TRY IT
Whenever the string "Adhes" appears in a line below, please copy the line out.

--- THE DATA ---

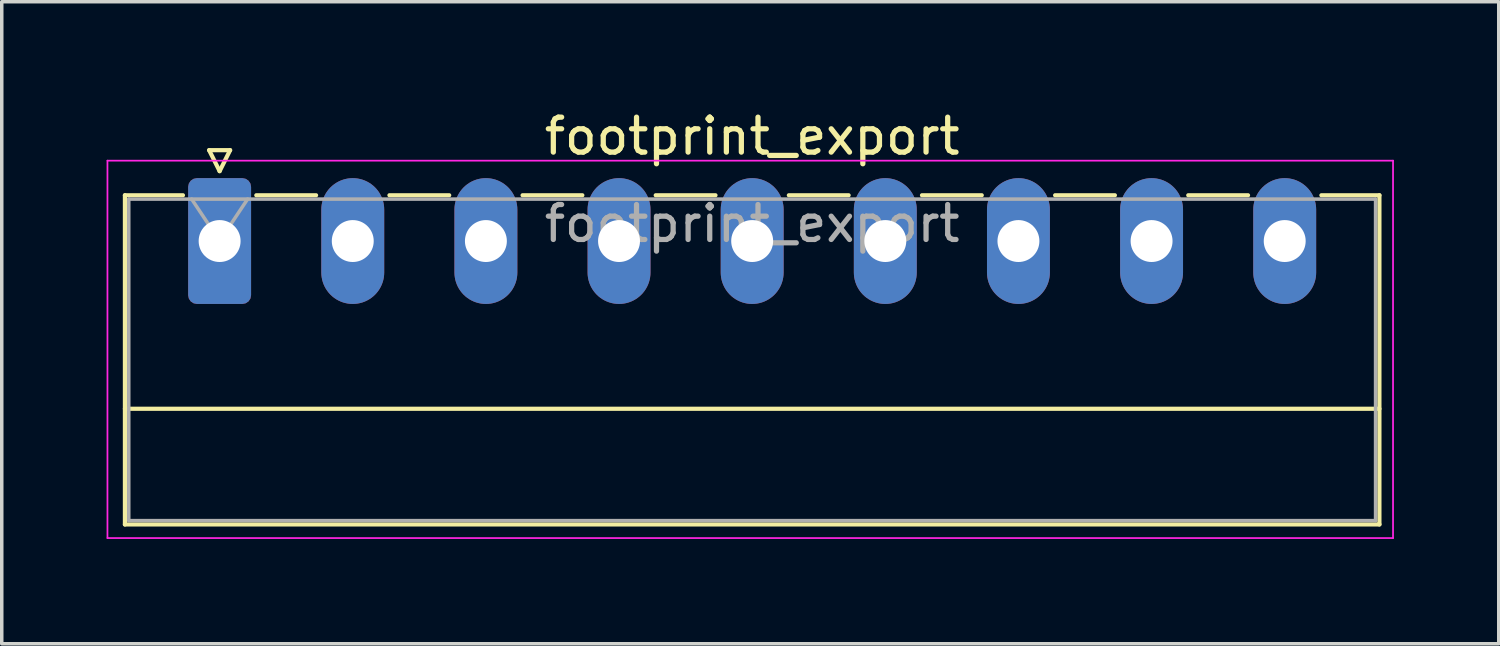
<source format=kicad_pcb>
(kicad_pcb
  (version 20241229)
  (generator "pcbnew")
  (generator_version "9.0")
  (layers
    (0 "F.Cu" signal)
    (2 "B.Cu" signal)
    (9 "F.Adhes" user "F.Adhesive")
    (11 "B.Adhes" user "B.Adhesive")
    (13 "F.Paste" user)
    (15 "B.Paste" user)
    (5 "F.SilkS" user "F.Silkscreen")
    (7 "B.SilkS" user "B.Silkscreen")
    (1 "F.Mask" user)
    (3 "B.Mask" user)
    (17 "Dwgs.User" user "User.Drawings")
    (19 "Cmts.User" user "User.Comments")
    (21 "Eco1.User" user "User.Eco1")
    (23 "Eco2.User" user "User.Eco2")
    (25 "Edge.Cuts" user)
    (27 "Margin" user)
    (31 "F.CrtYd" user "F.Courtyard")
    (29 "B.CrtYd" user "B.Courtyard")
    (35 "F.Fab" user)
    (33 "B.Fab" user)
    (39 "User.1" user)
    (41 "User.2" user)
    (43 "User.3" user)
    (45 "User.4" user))
  (footprint "footprint_export"
    (layer "F.Cu")
    (at 3.235 3.848)
    (property "Reference" "footprint_export" (at 15.24 -3 0) (layer "F.SilkS") (effects (font (size 1 1) (thickness 0.15))))
    (attr through_hole)
    (fp_line (start -2.71 -1.31) (end -2.71 8.11) (stroke (width 0.12) (type solid)) (layer "F.SilkS"))
    (fp_line (start -2.71 -1.31) (end -1.05 -1.31) (stroke (width 0.12) (type solid)) (layer "F.SilkS"))
    (fp_line (start -2.71 4.8) (end 33.19 4.8) (stroke (width 0.12) (type solid)) (layer "F.SilkS"))
    (fp_line (start -2.71 8.11) (end 33.19 8.11) (stroke (width 0.12) (type solid)) (layer "F.SilkS"))
    (fp_line (start -0.3 -2.6) (end 0.3 -2.6) (stroke (width 0.12) (type solid)) (layer "F.SilkS"))
    (fp_line (start 0 -2) (end -0.3 -2.6) (stroke (width 0.12) (type solid)) (layer "F.SilkS"))
    (fp_line (start 0.3 -2.6) (end 0 -2) (stroke (width 0.12) (type solid)) (layer "F.SilkS"))
    (fp_line (start 1.05 -1.31) (end 2.76 -1.31) (stroke (width 0.12) (type solid)) (layer "F.SilkS"))
    (fp_line (start 4.86 -1.31) (end 6.57 -1.31) (stroke (width 0.12) (type solid)) (layer "F.SilkS"))
    (fp_line (start 8.67 -1.31) (end 10.38 -1.31) (stroke (width 0.12) (type solid)) (layer "F.SilkS"))
    (fp_line (start 12.48 -1.31) (end 14.19 -1.31) (stroke (width 0.12) (type solid)) (layer "F.SilkS"))
    (fp_line (start 16.29 -1.31) (end 18 -1.31) (stroke (width 0.12) (type solid)) (layer "F.SilkS"))
    (fp_line (start 20.1 -1.31) (end 21.81 -1.31) (stroke (width 0.12) (type solid)) (layer "F.SilkS"))
    (fp_line (start 23.91 -1.31) (end 25.62 -1.31) (stroke (width 0.12) (type solid)) (layer "F.SilkS"))
    (fp_line (start 27.72 -1.31) (end 29.43 -1.31) (stroke (width 0.12) (type solid)) (layer "F.SilkS"))
    (fp_line (start 33.19 -1.31) (end 31.53 -1.31) (stroke (width 0.12) (type solid)) (layer "F.SilkS"))
    (fp_line (start 33.19 8.11) (end 33.19 -1.31) (stroke (width 0.12) (type solid)) (layer "F.SilkS"))
    (fp_line (start -3.21 -2.3) (end -3.21 8.5) (stroke (width 0.05) (type solid)) (layer "F.CrtYd"))
    (fp_line (start -3.21 8.5) (end 33.58 8.5) (stroke (width 0.05) (type solid)) (layer "F.CrtYd"))
    (fp_line (start 33.58 -2.3) (end -3.21 -2.3) (stroke (width 0.05) (type solid)) (layer "F.CrtYd"))
    (fp_line (start 33.58 8.5) (end 33.58 -2.3) (stroke (width 0.05) (type solid)) (layer "F.CrtYd"))
    (fp_line (start -2.6 -1.2) (end -2.6 8) (stroke (width 0.1) (type solid)) (layer "F.Fab"))
    (fp_line (start -2.6 8) (end 33.08 8) (stroke (width 0.1) (type solid)) (layer "F.Fab"))
    (fp_line (start 0 0) (end -0.8 -1.2) (stroke (width 0.1) (type solid)) (layer "F.Fab"))
    (fp_line (start 0.8 -1.2) (end 0 0) (stroke (width 0.1) (type solid)) (layer "F.Fab"))
    (fp_line (start 33.08 -1.2) (end -2.6 -1.2) (stroke (width 0.1) (type solid)) (layer "F.Fab"))
    (fp_line (start 33.08 8) (end 33.08 -1.2) (stroke (width 0.1) (type solid)) (layer "F.Fab"))
    (fp_text user "${REFERENCE}" (at 15.24 -0.5 0) (layer "F.Fab") (effects (font (size 1 1) (thickness 0.15))))
    (pad "1" thru_hole roundrect (at 0 0) (size 1.8 3.6) (drill 1.2) (layers "*.Cu" "*.Mask") (roundrect_rratio 0.139))
    (pad "2" thru_hole oval (at 3.81 0) (size 1.8 3.6) (drill 1.2) (layers "*.Cu" "*.Mask"))
    (pad "3" thru_hole oval (at 7.62 0) (size 1.8 3.6) (drill 1.2) (layers "*.Cu" "*.Mask"))
    (pad "4" thru_hole oval (at 11.43 0) (size 1.8 3.6) (drill 1.2) (layers "*.Cu" "*.Mask"))
    (pad "5" thru_hole oval (at 15.24 0) (size 1.8 3.6) (drill 1.2) (layers "*.Cu" "*.Mask"))
    (pad "6" thru_hole oval (at 19.05 0) (size 1.8 3.6) (drill 1.2) (layers "*.Cu" "*.Mask"))
    (pad "7" thru_hole oval (at 22.86 0) (size 1.8 3.6) (drill 1.2) (layers "*.Cu" "*.Mask"))
    (pad "8" thru_hole oval (at 26.67 0) (size 1.8 3.6) (drill 1.2) (layers "*.Cu" "*.Mask"))
    (pad "9" thru_hole oval (at 30.48 0) (size 1.8 3.6) (drill 1.2) (layers "*.Cu" "*.Mask")))
  (gr_rect
    (start -3 -3)
    (end 39.84 15.373)
    (stroke (width 0.1) (type default))
    (fill no)
    (layer "Edge.Cuts")))
</source>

---

RESPONSE BELOW
    (9 "F.Adhes" user "F.Adhesive")
    (11 "B.Adhes" user "B.Adhesive")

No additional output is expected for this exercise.